§ Your objective: Copy the records below word for word, from the line containing "nombre_rupture" down to the end of the records, leaving out the pictures.

§ Exercise data:
____

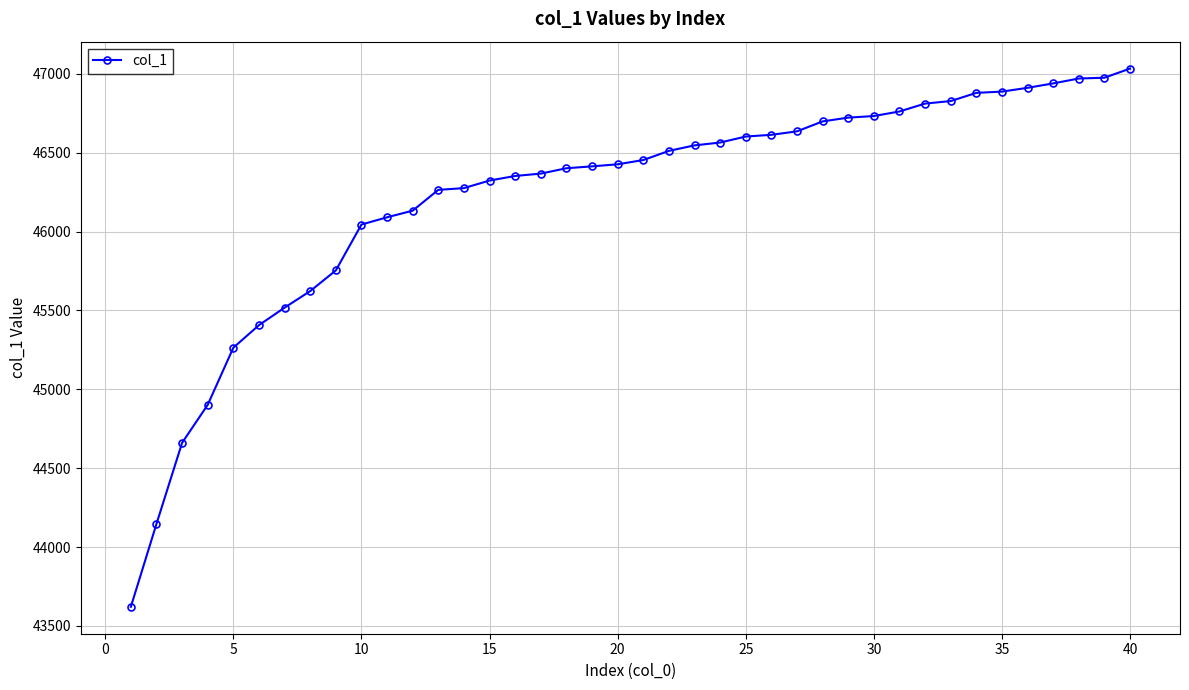

What is the sum of all values?

1849084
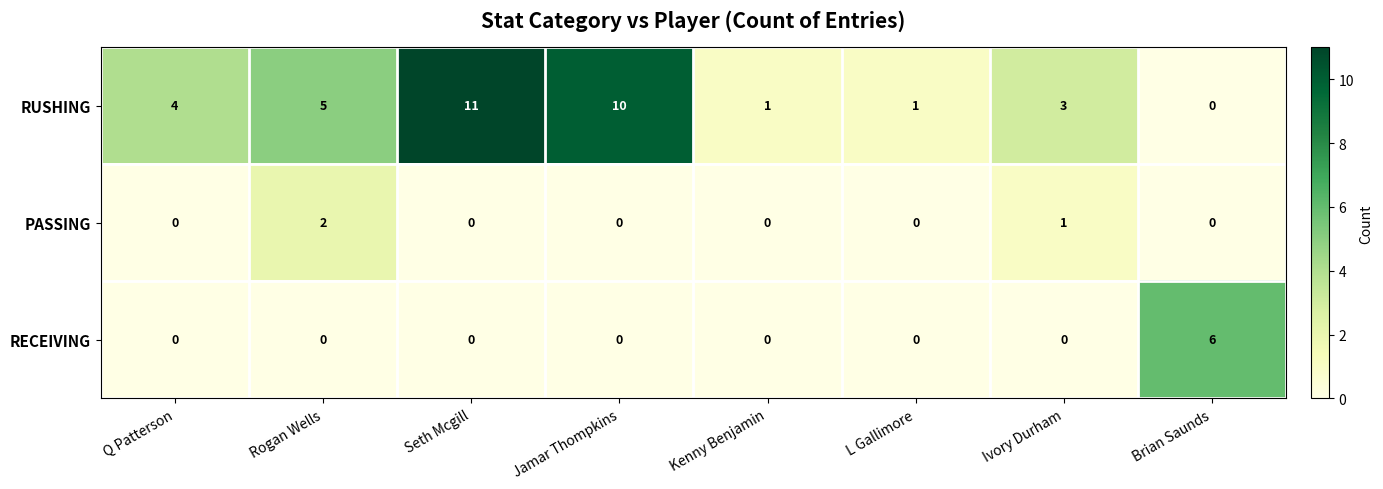

What is the greatest value displayed?

11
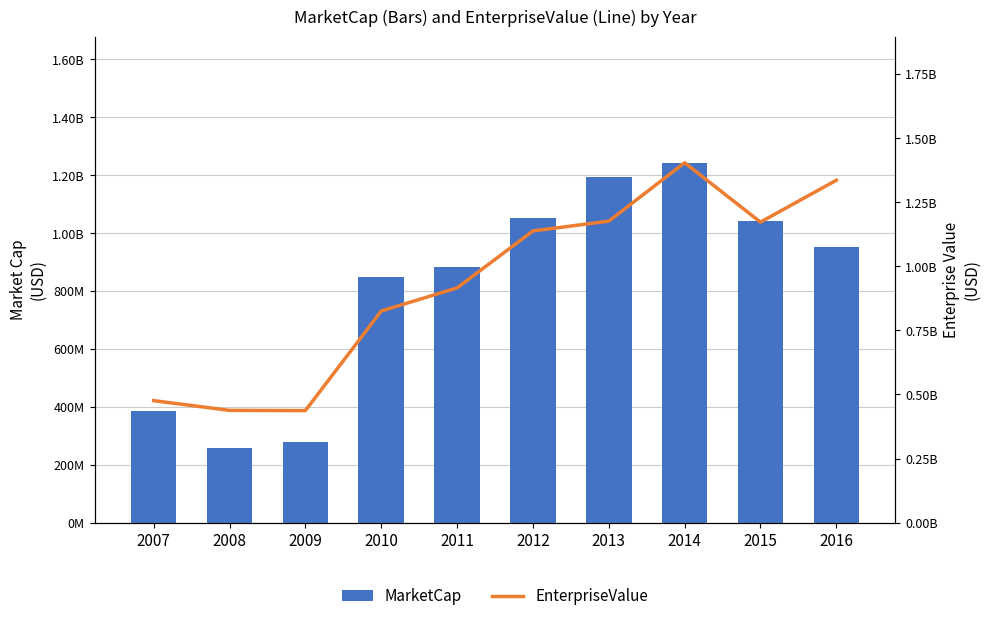

Reading left to right, what are all the values shown in this chart?

MarketCap: 385100450.0	259420915.0	278722002.0	846939003.6	882274008.0	1052429114.0	1195428558.9	1243360803.1	1040868282.3	953683452.0
EnterpriseValue: 475900450.0	438020915.0	437122002.0	825639003.6	915774008.0	1138029114.0	1176228558.9	1404160803.1	1172468282.3	1335783452.0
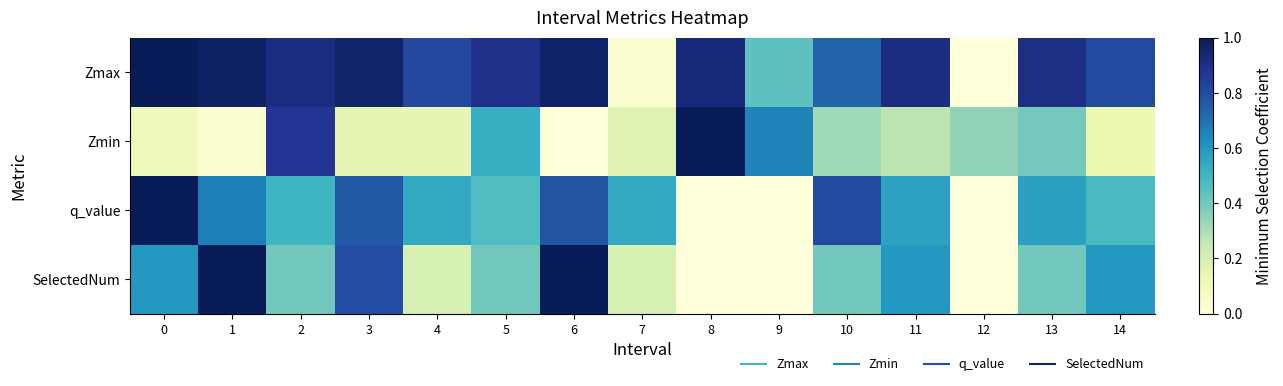

Rank the series by their average value, from highest to lowest.

Zmax, q_value, SelectedNum, Zmin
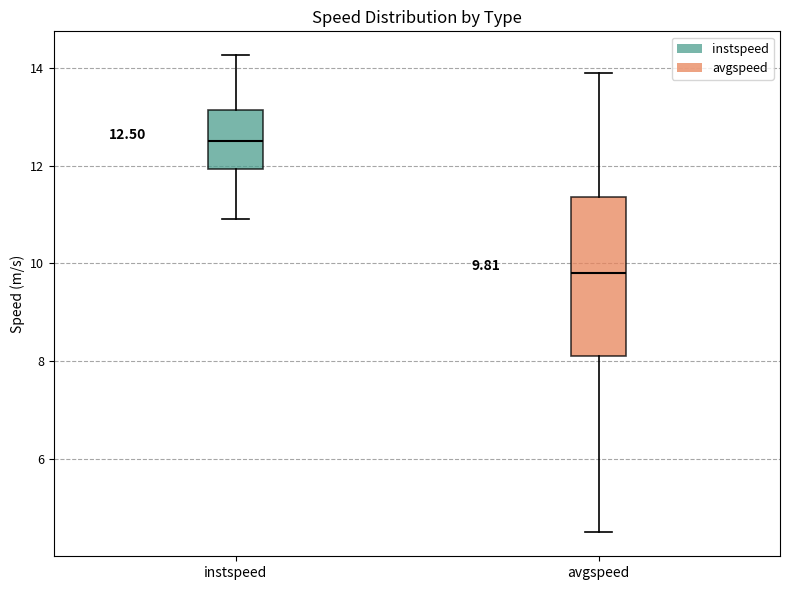

Which box's median line is the lowest?

avgspeed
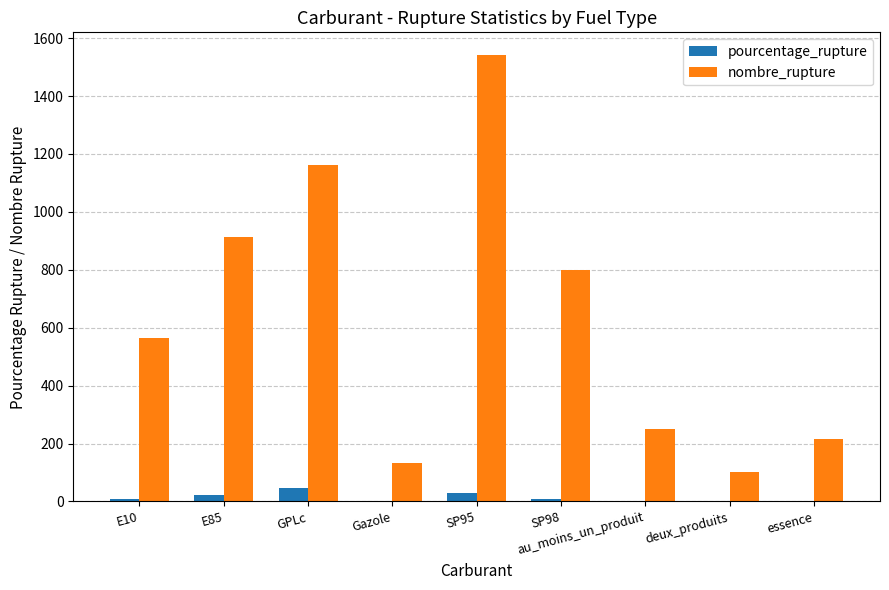

Between SP98 and essence, which series saw the biggest shift?

nombre_rupture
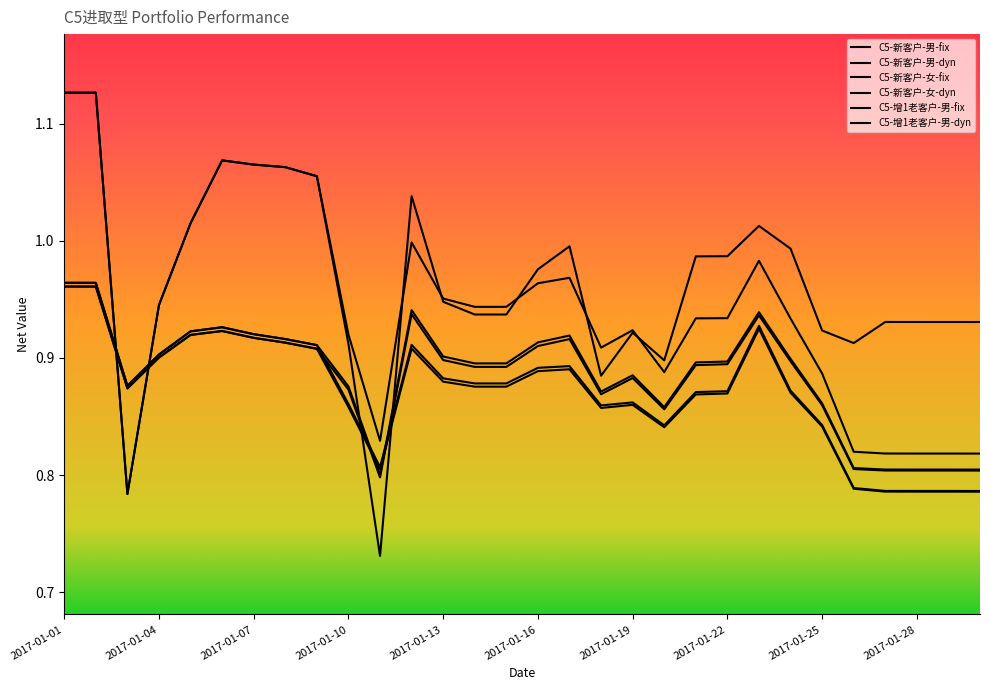

Does the chart display data point markers on the line(s)?

No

____

§ Answer area:
nombre_rupture

Does the chart display data point markers on the line(s)?

No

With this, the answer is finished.